The high luminosity antiproton beam which will be delivered by FAIR (Facility for Antiproton and Ion Research) at GSI (Darmstadt, Germany) will open a large field of hadronic physics measurements. The PANDA detector is an internal target detector which allows high resolution spectroscopy of neutral and charge particles on a nearly 4π coverage. It consists of a target spectrometer surrounding the interaction region and of a forward spectrometer with a second magnet for the coverage in the most forward angles.

The PANDA detector comprises an electromagnetic calorimeter composed of 3 parts: the "barrel" (2.5 m long, 0.57 m radius, 11 520 crystals), the forward and backward "endcaps" (816 and 6864 crystals). The crystals are in lead tungstate (PbWO4) cut in truncated pyramid shapes (front face 21×21 mm², 200 mm long, around 1 kg each). Each crystal is wrapped with a reflective multilayer polymer (ESR). The photons are detected with a large avalanche photodiode (APD of 1 cm² from Hamamatsu), glued on the crystal back face and connected to a charge preamplifier. The R&D Detector Department (RDD) took in charge the mechanical and thermal R&D for the design of the calorimeter and its full integration. The preliminary concepts are detailed in the technical proposal report.

The crystal support concept is based on the CMS and Babar experiments. The crystals are inserted by pack of 4 in carbon alveoles of 180 μm thickness for a total distance between crystals of 600 μm. The trapezoidal alveoles are made precisely (20 μm tolerance) in an aluminium mould. Their good rigidity allows holding them by the back extremity with an aluminium insert and then avoiding materials in front of crystals. The design was validated by mechanical simulations carried out with SAMCEF and prototypes. The electronics preamplifier is integrated in the insert screwed on the cooled back plate.

Simulation of a deformation

In order to reach the performances required for PANDA, the PbWO4 crystal and the APDs must be cooled at -25°C and stabilized with a precision of
+/- 0.1°C. These constraints lead to a mechanical design close to a cryostat for which the main requirements are:
- Consideration of the thermal expansion.
- Research on thermal screens of low thickness (vacuum screen).
- Optimisation of the electronic integration and cables sections.
- Running under dry gas to avoid frost.

During the R&D phase, a prototype was developed to validate the analytical model and the computer CFD analysis results (with the Flotherm software).
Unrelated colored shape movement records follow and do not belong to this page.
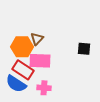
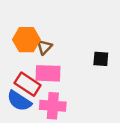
orange hexagon: (22, 47) -> (26, 40), moved
pink cross: (44, 88) -> (53, 106), size x1.5

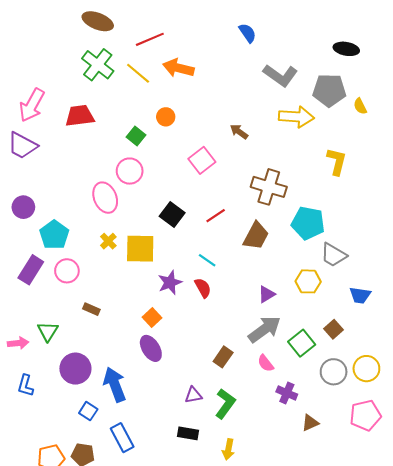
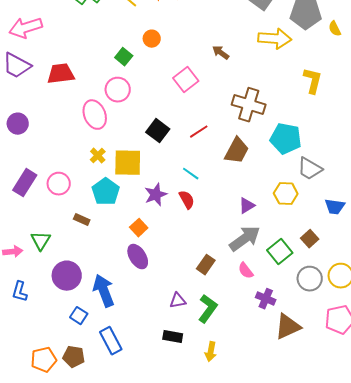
pink arrow: (32, 105) -> (26, 28), turned 44
red trapezoid: (80, 116) -> (61, 74), moved
cyan pentagon: (54, 235) -> (106, 192), moved
brown triangle: (310, 423) -> (288, 327), size x1.6

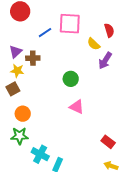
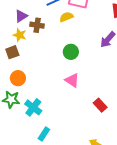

The cooling is performed by serpentines placed around the set-up. They are supplied by a 500 W cryostat. The temperatures are measured with an Agilent data acquisition system equipped with thermocouples and Pt100 sensors.

In order to assess the behaviour of the barrel calorimeter and to validate the principles developed during the R&D phase, a representative part of the barrel composed of 60 crystals has been designed in detail in 2006 and realize in 2007.

This system has been done in collaboration between the IPN Orsay for mechanical design and construction, for the integration and cooling, the Giessen University for the APD and crystals, the Basel University for the electronic preamplifiers, and the KVI (Gröningen) for the optical fiber calibration device.

This design made with CATIA CAD includes PbWO4 crystals wrapped with ESR reflectors and enclosed in carbon alveoles. They rely on a horizontal aluminium base plate to allow an easy access from the back for maintenance. The preamplifiers are connected to the APDs and are linked to the outside by a printed circuit board which drives all the power supply and signals. The laser optical fibers are inserted by the back and inject light in the crystal through a special hole done in the insert. All these equipments are surrounded by thermal screens made of copper plates and serpentines in which circulates Syltherm cooling at -25°C stabilized at +/- 0.1°C and by an insulation box made of 40 mm of foam and 5 mm of plastic plates for nitrogen sealing (to avoid any humidity). This setup is connected to many devices as for example, the Julabo chiller, the high voltage unit or the data acquisition system.